Not only does the CDC advise elderly and high-risk Americans to avoid flying on commercial airlines and avoid cruise ships, as the spread of the coronavirus health threat becomes broader, it’s difficult to predict future travel recommendations for all families. Consider:
Celebrating Spring Break at a local beach, hiking trail or a State or National Park, outdoors and away from crowds.
Checking cancellation and refund dates for summer vacation plans and camps and reevaluating risks as you get closer to deadlines.
Postponing family gatherings such as weddings, graduation and anniversary celebrations. If small events continue, be mindful in avoiding older relatives and reminding those in attendance that frequent hand washing, using hand sanitizer, no-handshake and safe-distancing rules apply. (Also check out our suggestions for Event Planners given the coronavirus health threat.)
If traveling, check your health insurance coverage to ensure you’re supported if you get sick while away from home or stuck due to a travel ban.
Wide-spread school closures and working-from-home mandates require us all to prepare for extended family time and limiting contacts. Consider:
Preparing for an abundance of home-time including having a stash of books, games, podcasts, baking supplies and movies at the ready.

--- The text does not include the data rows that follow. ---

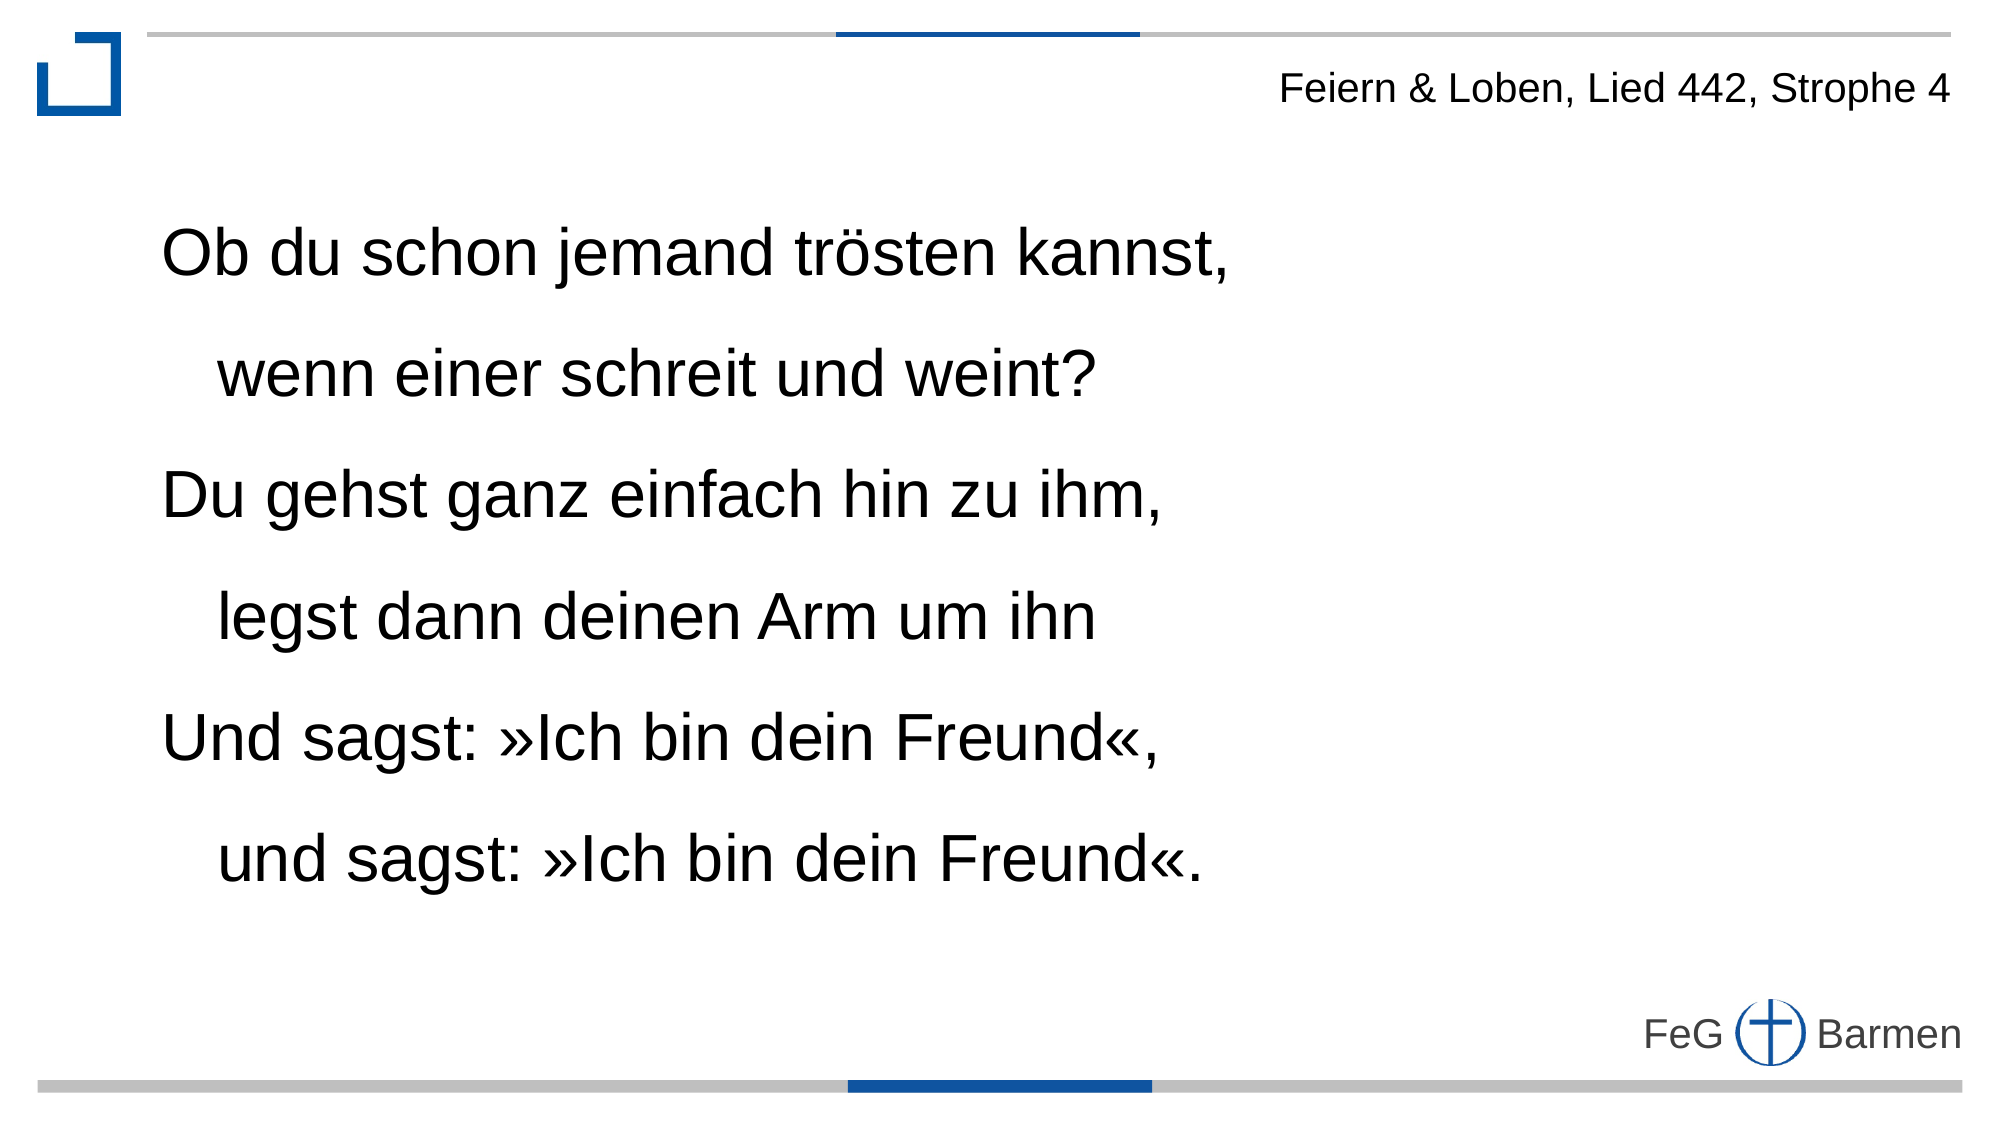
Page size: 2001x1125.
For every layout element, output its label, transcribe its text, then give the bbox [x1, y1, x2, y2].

text_box Feiern & Loben, Lied 442, Strophe 4 [146, 53, 1952, 112]
picture [1735, 999, 1806, 1066]
text_box Ob du schon jemand trösten kannst, wenn einer schreit und weint? Du gehst ganz einfach hin zu ihm, legst dann deinen Arm um ihn Und sagst: »Ich bin dein Freund«, und sagst: »Ich bin dein Freund«. [146, 208, 1724, 904]
picture [37, 32, 121, 116]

Check out these 44 Fun Ways to Prevent Cabin Fever.
Determining how children will stay engaged in school and do a technology audit to ensure your devices are up for the job. Many schools will have take-home iPads and Chromebooks available and many education companies are offering free online instructional activities to keep kids on grade level. .
If you will be working remotely from home, spend time figuring out where you will work and setting family expectations for honoring parents’ work time and space.
Ensuring child care providers are not elderly or in other risk groups.
Planning to have several weeks of food, supplies and medications on hand for the whole family to reduce public outings.
Teaching your parents (or have your children teach you) to use video chat services like Facetime and Zoom so you keep in close contact with family, friends and colleagues.
Being a Good Neighbor
Elderly neighbors and those most at-risk may be feeling anxious and don’t know how to reach out for help or may be scared to do so. Initiating a friendly conversation and a helping-hand during a crisis is a great way to be neighborly. You may already know who could benefit from assistance, but a quick post on the neighborhood listserve or social platform like Nextdoor can surface others in need. Consider:
Asking neighbors if they have a Home Plan and if not, helping them create one.
Organizing a meal circle on SignUp or scheduling days for different neighbors to check-in with a friendly call or a warm coffee.
Helping with shopping, errands and teaching neighbors how to order groceries online so they can avoid outings.
Teaching neighbors how to use technology to keep connected to their family such as Facetime or Skype for video calls and how to use live streaming links to connect to community events.
If a neighbor becomes ill, helping them connect with medical assistance and opening communication with their family members.